"Ne vendez pas !" C'est en résumé l'appel lancé ce mardi matin par Aline Fares, membre de la plateforme "Belfius est à nous", sur La Première.
La privatisation partielle de la banque Belfius est désormais officiellement couchée sur le papier: elle fait partie de l'accord budgétaire conclu la semaine dernière par le gouvernement fédéral.
Belfius est actuellement à 100% dans les mains de l'État belge. Mais cela devrait changer : l'équipe de Charles Michel souhaiterait une entrée en Bourse et la vente de 30% de ses parts.
Proie des "hedge funds"
Bien que l'État resterait majoritaire, cette vente inquiète l'ancienne banquière qu'est Aline Fares. "On parle de vendre ces parts à des hedge funds, des fonds hautement spéculatifs", prévient-elle.
"Pourquoi viennent-ils, pensez-vous ? Qu'est-ce qu'on leur dit pour les convaincre ? On leur parle de rentabilité élevée, de parts des profits qui vont être reversées au titre de dividendes aux actionnaires importants. C'est sur cette base-là qu'ils viendront, ces investisseurs. Et à partir de là, la banque va être gérée de manière à engranger toujours et encore plus de bénéfices pour maximiser la valeur pour l'actionnaire."
Une plus-value, à mettre en perspective ?
Reste que l'opération pourrait rapporter, selon les estimations, entre 1,4 et 4,4 milliards d'euros. De quoi faire baisser la dette publique "d'un très beau"… 0,5%, dit-on.
"Les sauvetages bancaires ont coûté, au total une augmentation de plus de 30 milliards de la dette publique belge", chiffre Aline Farès. "On parle de montants autrement plus gigantesques que les quelques milliards que l'on pourrait potentiellement récupérer en revendant."
Il s'agit pour la représentante de la plateforme "Belfius est à nous" d'une "perspective à très court terme pour une politique de rentrées d'argent à tout aussi court terme". Et, ajoute-t-elle, "on se défait au passage de quelque chose qui a de la valeur".
De la valeur, d'abord pour les recettes régulières, relativement importante. Jusqu'à présent, 100% des dividendes reversées l'étaient dans le portefeuille de l'État belge. Pour 2017, Belfius "a prévu de redistribuer (…) 247 millions", écrivait Le Soir, précisant qu'il s'agissait de l'hypothèse minimaliste.

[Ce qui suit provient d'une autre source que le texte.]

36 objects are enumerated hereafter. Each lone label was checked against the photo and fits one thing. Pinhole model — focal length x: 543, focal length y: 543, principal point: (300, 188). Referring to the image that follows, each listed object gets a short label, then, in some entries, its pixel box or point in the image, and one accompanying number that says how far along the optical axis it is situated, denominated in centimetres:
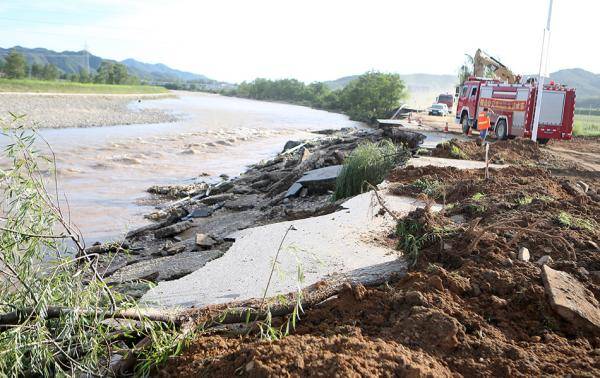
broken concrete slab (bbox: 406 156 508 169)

Et vendre 30%, ce serait évidemment dire "adieu à 30% des dividendes futurs", ajoutait encore le quotidien.
De l'intérêt d'une banque publique
Mais ce n'est pas le seul argument : "Nous n'avons pas de banque publique, c'est la seule. Nombreux sont les pays qui ont compris la valeur d'une banque publique : l'Allemagne, la Suisse, le Luxembourg… en ont", explique-t-elle, citant l'exemple de la Spuerkeess, la banque d'État luxembourgeoise qui, dit-elle, a résisté et s'est même développée lors de la crise financière de 2008. "Les gens ont davantage confiance dans les banques publiques."
Second argument : "Belfius, c'est un outil. Elle a un ancrage local. (…) C'est la première banque des communes, du secteur public. Qui sait ce que vont devenir tous les crédits auxquels sont tenues les communes si Belfius devient privée ?".
Et puis, ajoute-t-elle, "si elle reste publique, on peut lui donner une direction", dans une période d'instabilité. "Ce serait une force de la garder."
On dépense énormément pour sauver une banque. Et dès qu'elle s'en sort, on s'en défait
Mais, au-delà de l'intérêt de l'institution bancaire, Aline Fares s'interroge sur la démarche du fédéral. Lorsqu'en 2011, la Belgique rachète Dexia pour la sauver, c'est une opération risquée – la banque est au plus mal –, mais temporaire, prévient Didier Reynders (MR), alors ministre des Finances.
Aujourd'hui devenue Belfius, la banque se porte bien. Les bénéfices et les dividendes sont importants. Et pourtant, l'État vend.
"On dépense énormément d'énergie, d'argent public, pour sauver une banque. Et dès qu'elle s'en sort, on s'en défait. Pendant plus de 100 ans, le Crédit communal a été public. On l'a privatisé et 10 ans plus tard, c'est la Bérézina avec la faillite de Dexia. (…) Puis, on la sauve. Et une fois que tout va bien, on veut la vendre ?", résume, incrédule, Aline Fares.